Per discussion with @barmat the above PR adds a --output-unremediated / -u option that causes the output to only include paths that were not remediated. This can be used, for example, to delete files that cannot be restored.

davidnuzik commented 8 months ago

v3.0.1rc7 1/16/24

I can confirm the new --output-unremediated / -u option works as expected. Human readable and --output-path (file output) both behave as expected only including any files that are not remediated.

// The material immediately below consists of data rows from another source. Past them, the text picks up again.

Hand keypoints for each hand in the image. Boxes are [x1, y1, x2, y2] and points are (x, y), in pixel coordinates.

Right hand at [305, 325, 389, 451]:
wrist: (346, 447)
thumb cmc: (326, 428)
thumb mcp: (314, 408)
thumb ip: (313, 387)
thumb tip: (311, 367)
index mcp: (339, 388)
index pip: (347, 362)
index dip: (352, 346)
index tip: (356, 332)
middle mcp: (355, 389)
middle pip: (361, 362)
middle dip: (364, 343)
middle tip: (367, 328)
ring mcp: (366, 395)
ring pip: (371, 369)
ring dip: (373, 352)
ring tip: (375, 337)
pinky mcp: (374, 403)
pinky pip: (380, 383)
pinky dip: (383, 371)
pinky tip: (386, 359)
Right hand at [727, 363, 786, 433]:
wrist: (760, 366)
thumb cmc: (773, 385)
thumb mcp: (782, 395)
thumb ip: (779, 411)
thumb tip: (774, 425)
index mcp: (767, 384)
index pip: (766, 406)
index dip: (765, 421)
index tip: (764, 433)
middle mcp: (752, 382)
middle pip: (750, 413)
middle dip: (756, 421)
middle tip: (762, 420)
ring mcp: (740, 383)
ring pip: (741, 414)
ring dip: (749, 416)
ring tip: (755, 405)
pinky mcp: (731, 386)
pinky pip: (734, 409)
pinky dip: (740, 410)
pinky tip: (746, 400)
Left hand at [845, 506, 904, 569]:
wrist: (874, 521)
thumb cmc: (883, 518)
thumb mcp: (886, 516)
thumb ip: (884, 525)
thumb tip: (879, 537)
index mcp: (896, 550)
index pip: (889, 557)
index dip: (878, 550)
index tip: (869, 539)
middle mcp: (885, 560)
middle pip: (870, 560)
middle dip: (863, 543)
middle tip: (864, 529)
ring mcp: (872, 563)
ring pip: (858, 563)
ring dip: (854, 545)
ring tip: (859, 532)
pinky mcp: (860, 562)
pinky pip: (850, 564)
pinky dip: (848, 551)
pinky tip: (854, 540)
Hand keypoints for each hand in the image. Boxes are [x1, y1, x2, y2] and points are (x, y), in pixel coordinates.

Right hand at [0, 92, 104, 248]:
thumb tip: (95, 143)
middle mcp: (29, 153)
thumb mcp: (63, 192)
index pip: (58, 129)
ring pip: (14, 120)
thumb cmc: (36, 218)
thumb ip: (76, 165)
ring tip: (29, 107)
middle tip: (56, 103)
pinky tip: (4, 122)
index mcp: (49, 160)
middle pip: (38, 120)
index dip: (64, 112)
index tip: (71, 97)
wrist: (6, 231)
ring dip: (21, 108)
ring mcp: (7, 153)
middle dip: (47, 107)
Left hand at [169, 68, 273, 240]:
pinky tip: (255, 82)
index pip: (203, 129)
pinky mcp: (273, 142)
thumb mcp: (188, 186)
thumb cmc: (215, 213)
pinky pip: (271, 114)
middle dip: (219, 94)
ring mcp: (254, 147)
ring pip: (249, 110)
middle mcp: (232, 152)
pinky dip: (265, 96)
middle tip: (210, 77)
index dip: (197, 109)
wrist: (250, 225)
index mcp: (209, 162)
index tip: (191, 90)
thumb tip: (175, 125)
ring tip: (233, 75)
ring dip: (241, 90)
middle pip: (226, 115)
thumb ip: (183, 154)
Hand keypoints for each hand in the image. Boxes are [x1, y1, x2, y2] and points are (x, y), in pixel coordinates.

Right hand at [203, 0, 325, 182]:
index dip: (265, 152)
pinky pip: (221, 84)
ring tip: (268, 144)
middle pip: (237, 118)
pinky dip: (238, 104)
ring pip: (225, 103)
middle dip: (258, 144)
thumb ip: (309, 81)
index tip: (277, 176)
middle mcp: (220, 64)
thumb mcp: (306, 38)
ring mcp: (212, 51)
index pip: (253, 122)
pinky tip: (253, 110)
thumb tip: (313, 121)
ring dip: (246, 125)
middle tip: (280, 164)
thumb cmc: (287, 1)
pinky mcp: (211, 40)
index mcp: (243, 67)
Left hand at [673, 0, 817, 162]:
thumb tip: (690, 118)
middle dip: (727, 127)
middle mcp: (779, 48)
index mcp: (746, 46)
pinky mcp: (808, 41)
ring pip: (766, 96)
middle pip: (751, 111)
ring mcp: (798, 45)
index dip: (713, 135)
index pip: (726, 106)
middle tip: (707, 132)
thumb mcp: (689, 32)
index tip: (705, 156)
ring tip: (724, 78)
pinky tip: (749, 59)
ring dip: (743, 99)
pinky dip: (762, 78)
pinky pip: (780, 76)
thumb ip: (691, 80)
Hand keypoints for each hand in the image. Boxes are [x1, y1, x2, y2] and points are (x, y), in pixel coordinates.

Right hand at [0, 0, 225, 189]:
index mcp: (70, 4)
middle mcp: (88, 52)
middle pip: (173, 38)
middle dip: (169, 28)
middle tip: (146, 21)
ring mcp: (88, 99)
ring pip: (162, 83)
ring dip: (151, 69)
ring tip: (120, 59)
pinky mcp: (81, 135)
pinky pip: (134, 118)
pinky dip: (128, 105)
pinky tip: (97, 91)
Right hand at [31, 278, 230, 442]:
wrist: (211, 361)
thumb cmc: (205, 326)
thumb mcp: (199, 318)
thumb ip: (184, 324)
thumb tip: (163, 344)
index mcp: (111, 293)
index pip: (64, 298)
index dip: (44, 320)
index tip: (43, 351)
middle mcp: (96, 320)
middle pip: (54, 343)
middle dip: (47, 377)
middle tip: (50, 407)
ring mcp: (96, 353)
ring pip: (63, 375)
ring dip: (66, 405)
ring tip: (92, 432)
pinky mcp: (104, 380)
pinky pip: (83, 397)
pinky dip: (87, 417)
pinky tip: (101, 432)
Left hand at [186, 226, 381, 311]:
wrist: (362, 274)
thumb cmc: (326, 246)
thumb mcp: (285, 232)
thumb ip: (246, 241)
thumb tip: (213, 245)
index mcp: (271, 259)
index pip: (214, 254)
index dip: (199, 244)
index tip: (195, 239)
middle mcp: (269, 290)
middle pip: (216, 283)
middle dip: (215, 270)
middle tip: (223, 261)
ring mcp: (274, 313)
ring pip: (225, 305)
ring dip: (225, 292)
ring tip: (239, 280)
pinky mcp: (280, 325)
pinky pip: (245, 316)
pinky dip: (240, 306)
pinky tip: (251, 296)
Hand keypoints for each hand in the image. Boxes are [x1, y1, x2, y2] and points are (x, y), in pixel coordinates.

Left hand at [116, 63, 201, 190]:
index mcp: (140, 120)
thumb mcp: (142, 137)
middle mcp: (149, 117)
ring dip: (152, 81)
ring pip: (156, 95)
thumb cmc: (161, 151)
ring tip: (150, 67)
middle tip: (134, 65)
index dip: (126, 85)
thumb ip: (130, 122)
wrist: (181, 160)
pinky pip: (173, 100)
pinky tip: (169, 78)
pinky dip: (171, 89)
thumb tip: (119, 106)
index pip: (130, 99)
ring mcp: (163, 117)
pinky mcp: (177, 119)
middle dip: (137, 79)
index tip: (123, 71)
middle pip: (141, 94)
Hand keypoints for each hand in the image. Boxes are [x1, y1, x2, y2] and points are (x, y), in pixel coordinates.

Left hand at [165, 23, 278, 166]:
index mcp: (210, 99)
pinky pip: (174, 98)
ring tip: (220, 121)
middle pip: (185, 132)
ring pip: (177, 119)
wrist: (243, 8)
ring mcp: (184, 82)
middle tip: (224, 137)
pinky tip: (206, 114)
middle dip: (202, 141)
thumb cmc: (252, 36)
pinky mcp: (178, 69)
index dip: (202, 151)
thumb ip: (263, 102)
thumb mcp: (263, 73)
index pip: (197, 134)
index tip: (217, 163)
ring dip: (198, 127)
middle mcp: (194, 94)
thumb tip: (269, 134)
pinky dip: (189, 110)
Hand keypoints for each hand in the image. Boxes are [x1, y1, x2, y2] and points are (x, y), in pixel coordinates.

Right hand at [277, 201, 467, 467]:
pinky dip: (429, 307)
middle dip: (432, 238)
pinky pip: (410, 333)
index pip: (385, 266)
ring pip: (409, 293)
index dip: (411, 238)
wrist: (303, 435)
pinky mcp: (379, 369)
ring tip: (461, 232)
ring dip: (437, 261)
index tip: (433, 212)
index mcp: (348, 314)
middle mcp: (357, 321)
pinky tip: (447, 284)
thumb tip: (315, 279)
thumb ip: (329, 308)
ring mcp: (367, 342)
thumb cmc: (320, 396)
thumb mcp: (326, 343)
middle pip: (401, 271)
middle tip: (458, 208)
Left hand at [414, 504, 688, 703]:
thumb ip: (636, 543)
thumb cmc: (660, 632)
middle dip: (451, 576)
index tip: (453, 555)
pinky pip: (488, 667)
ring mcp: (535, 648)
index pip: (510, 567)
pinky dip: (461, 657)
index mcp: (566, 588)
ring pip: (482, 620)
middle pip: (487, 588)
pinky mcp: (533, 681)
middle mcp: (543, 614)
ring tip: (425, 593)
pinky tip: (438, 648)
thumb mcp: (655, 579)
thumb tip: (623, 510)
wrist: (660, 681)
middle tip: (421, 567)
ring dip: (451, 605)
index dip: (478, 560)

I also executed some smoke tests related to my prior comment to ensure remediate still behaves as expected and found no issues.

ewodrich commented 8 months ago

Reopening for --output-unremediated counts are only showing the number of unsuccessful files are being counted rather than the complete remediated and unremediated counts. ex. wordfence remediate -u akismet results in 0 of 1 file(s) were successfully remediated, 1 file(s) could not be remediated

akenion commented 8 months ago

The remediate command needs an --allow-io-errors flag that will behave in the same manner as vuln-scan and count-sites.

akenion commented 8 months ago

Thinking through this further, there doesn't appear to be a use case for having the flag for the remediate command. We just need it to always behave the way vuln-scan and count-sites do with --allow-io-errors enabled.